By late Wednesday, three militia members — two from Montana and one from Utah — had arrived at the ranch 80 miles northeast of Las Vegas. Other militia groups have inundated the Bundy household with calls and pledges to muster at the site…

“We need to be the barrier between the oppressed and the tyrants,” Ryan Payne of the West Mountain Rangers told the Review-Journal. “Expect to see a band of soldiers.”

To put this in context, it’s not only armed ‘militia’ who are trickling toward the ranch: the government also has been steadily reinforcing its armed agents in the area, as they round up and impound the Bundy family’s herd of cattle.

The issue at stake is a multi-faceted one, involving the competing priorities of a private livelihood and family legacy, protection of endangered species, and the management of public lands.  Some appear to believe it’s a simple case of the government enforcing a penalty for of non-payment of fees.  Others see a deeper pattern in the exercise of government power.  At a minimum, it’s noteworthy that State and local officials have also expressed concern over Federal actions, which have included closing off access to an area half the size of Delaware, and limiting protestors to designated “First Amendment areas.”  (Note to Uncle Sam: regardless whether your actions are legitimate in this case, ALL OF AMERICA is a “Free Speech Zone!”)  It’s also worth noting for those who focus on the issue of fees that this is another illustration that ‘the power to tax is also the power to destroy.’

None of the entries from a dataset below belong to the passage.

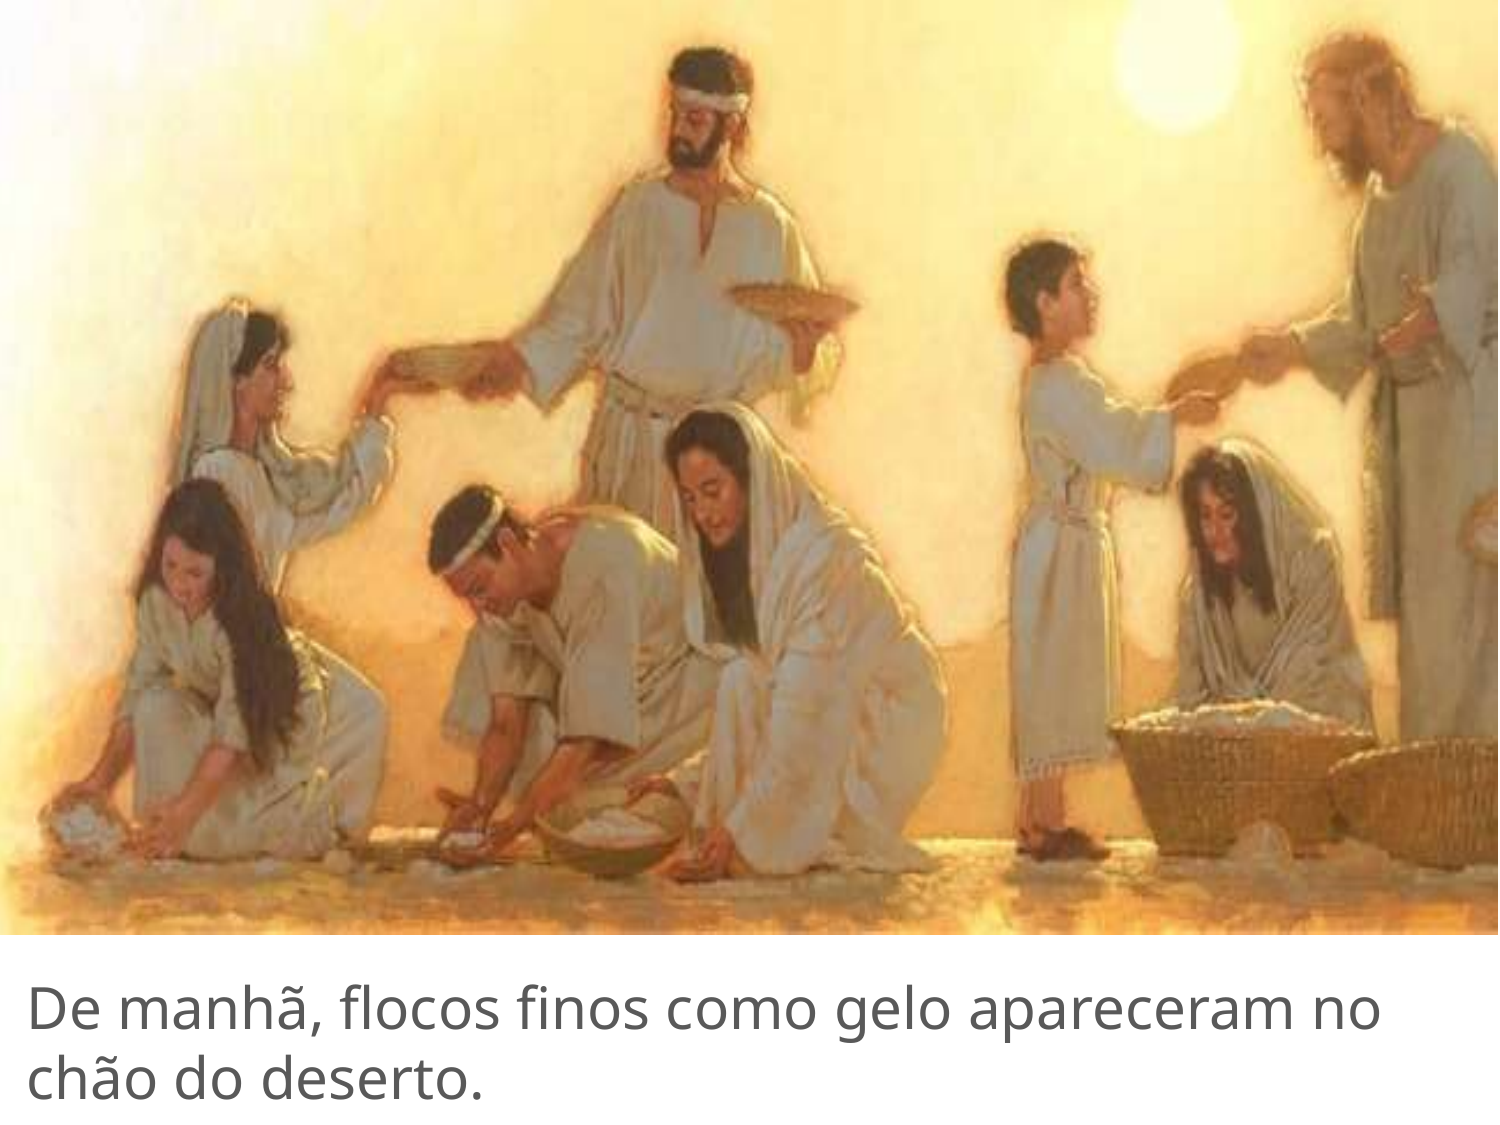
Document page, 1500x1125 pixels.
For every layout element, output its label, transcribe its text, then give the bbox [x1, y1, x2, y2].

text_box De manhã, flocos finos como gelo apareceram no chão do deserto. [11, 964, 1498, 1119]
picture [0, 0, 1498, 935]
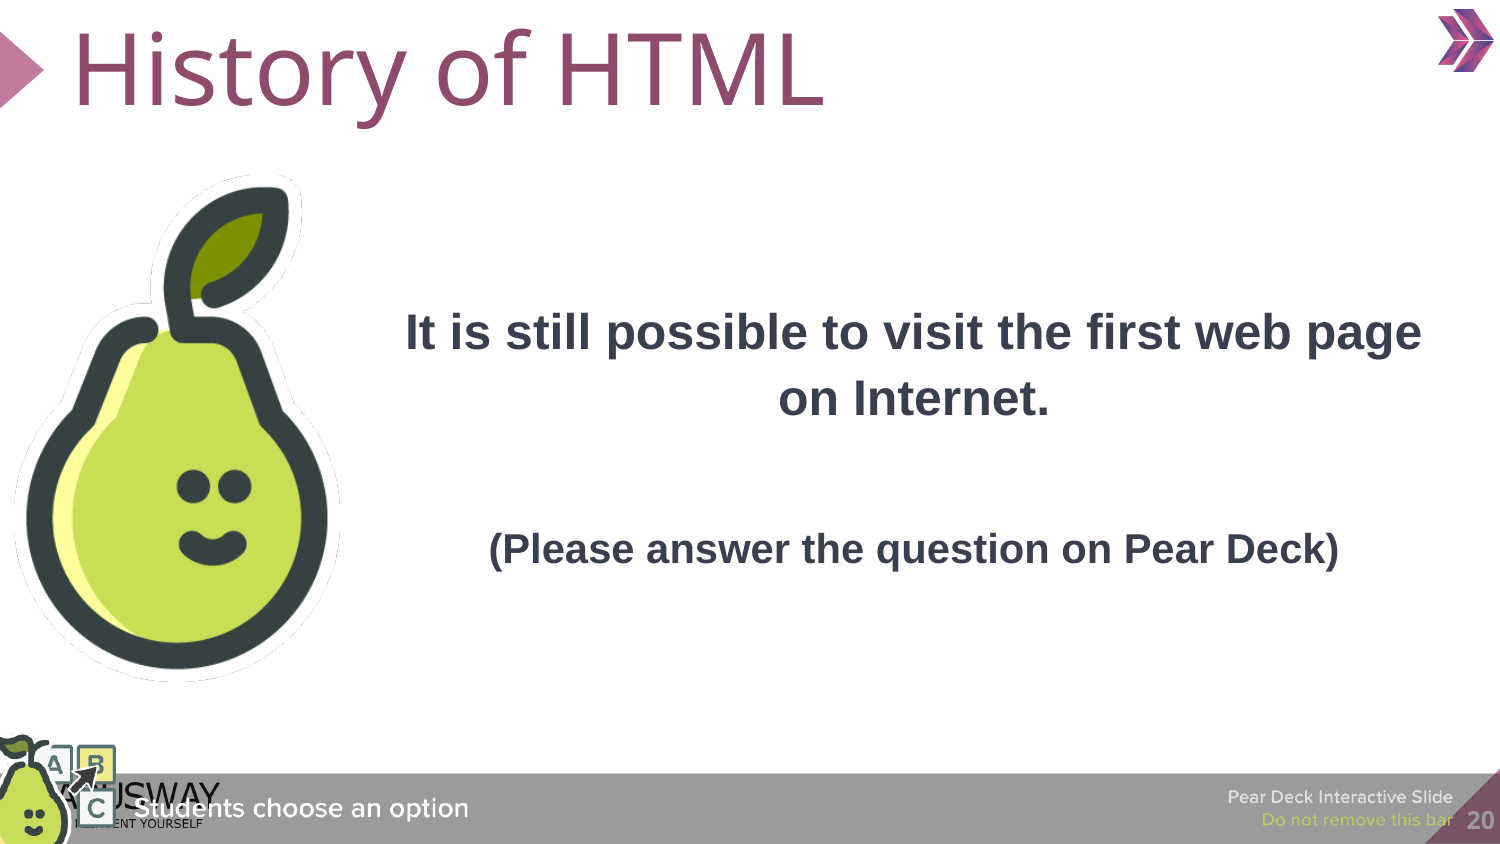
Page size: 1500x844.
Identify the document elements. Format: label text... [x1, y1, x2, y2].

I have not yet reached any conclusions as to who is in the right here, though I am admittedly skeptical of our Federal overlords and what appears to be some pretty heavy-handed tactics they are currently employing.  That said, if indeed there are additional individuals and ‘militia groups’ headed to Nevada, I hope they have taken time to thoroughly research this issue, and know what they are getting involved in.  There is an irresponsible eagerness in some quarters to “bring it on” when talking about combating Federal abusiveness.  Taking a stand against government overreach is important, and I think it increasingly likely Americans in this generation will have to draw a physical line in the sand against the ever-encroaching power of the State.

Just make sure if that day comes that you can justify your ground, and leave no question as to who was the aggressor and who was the aggrieved.  Freedom has been under assault for some time now.  Care must be taken not to discredit it as well.